Hmm...I remember that playing as Rogue Leader in the Star Wars: Rogue Squadron games, I was always receiving commands from my subordinates...
"Protect the Transports!"
"Destroy the Ties!"
"Don't fire on Civilians!"
"Use the Force!"
...Bastards
Posted by Jason Abbadon (Member # 882) on :
quote:Originally posted by PsyLiam: So I'd say that Palaptine wasn't masterminding things all the time. He was caught out by the first Death Star's destruction, and was then making damn sure that the Rebels would not escape a second time. Which also didn't work. Silly man.
Well, letting the rebels have accurate blueprints was stupid- one little alteration could have had Lando and Wedge flying into a wall (or a well placed turbolaser).
Posted by TSN (Member # 31) on :
And it sure would make all those dead Bothans feel silly.
Posted by Sol System (Member # 30) on :
Did they actually do the blueprint thing again in Return of the Jedi? I remember them just learning where it was, and that it wasn't finished yet.
Posted by Omega (Member # 91) on :
And that the Emperor was overseeing the construction.
Never use yourself as bait for a trap. Evil overlord rule #238.

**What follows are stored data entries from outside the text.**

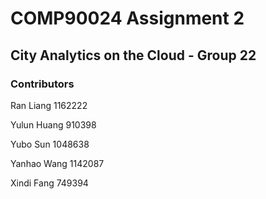 # COMP90024 Assignment 2

## City Analytics on the Cloud - Group 22



### Contributors

Ran Liang 		1162222

Yulun Huang 	910398

Yubo Sun 		1048638

Yanhao Wang 	1142087

Xindi Fang 		749394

Posted by Jason Abbadon (Member # 882) on :
No, that's #239. #238 is "Never park your giant starship in close orbit of your giant space station during a battle- Shit Happens".
Posted by HerbShrump (Member # 1230) on :
It's possible that the Rebels capturing the plans was an accident, and then they decided to use that as an opportunity to hunt down and wipe out the rebels.
I'd say that for ROTJ, the Rebels just used the plans they already had. Sure, it would be a bit different but it would almost certainly have a big power-core thing at the middle that would blow up real good like when shot at.
Pointless extra: The "Many Bothams" line always gets me. Exactly how many is "many"? Because if it's, say, 3, then I'm not exactly going to lie awake at night morning their deaths.
Posted by Omega (Member # 91) on :
Well, knowing the Empire, the entire Bothan homeworld might have been reduced to slag.
Posted by Jason Abbadon (Member # 882) on :
I doubt it was that severe....it might have been aBothan "dirty dozen" (complete with an alien Lee Marvin) that sacrificed themselves or some such...
I doubt the Rebels could have used the same plans as the first DS- those plans would not have given locations on where the shield generator was or where all that construction equipment would be (and I just dont buy that Wedge and Lando are good enough pilots to fly through the maze of tunnels without some idea of where they were going besides "down").
Posted by B.J. (Member # 858) on :
The "Shadows of the Empire" novel goes into more detail about the Bothans and the captured plans, but it's been so long since I've read it.
B.J.
Posted by Jason Abbadon (Member # 882) on :
Heir to The Empire alludes that the Bothans might have been working for the Empire to set up the Rebels and -onece the rebellion prevailed- they took more credit than they were due and setablished themselves as players in the new senate.
but that could have been Thrawn yanking everyone's chain.
I never followed the books afer that trilogy though (as they got pretty dumb pretty fast).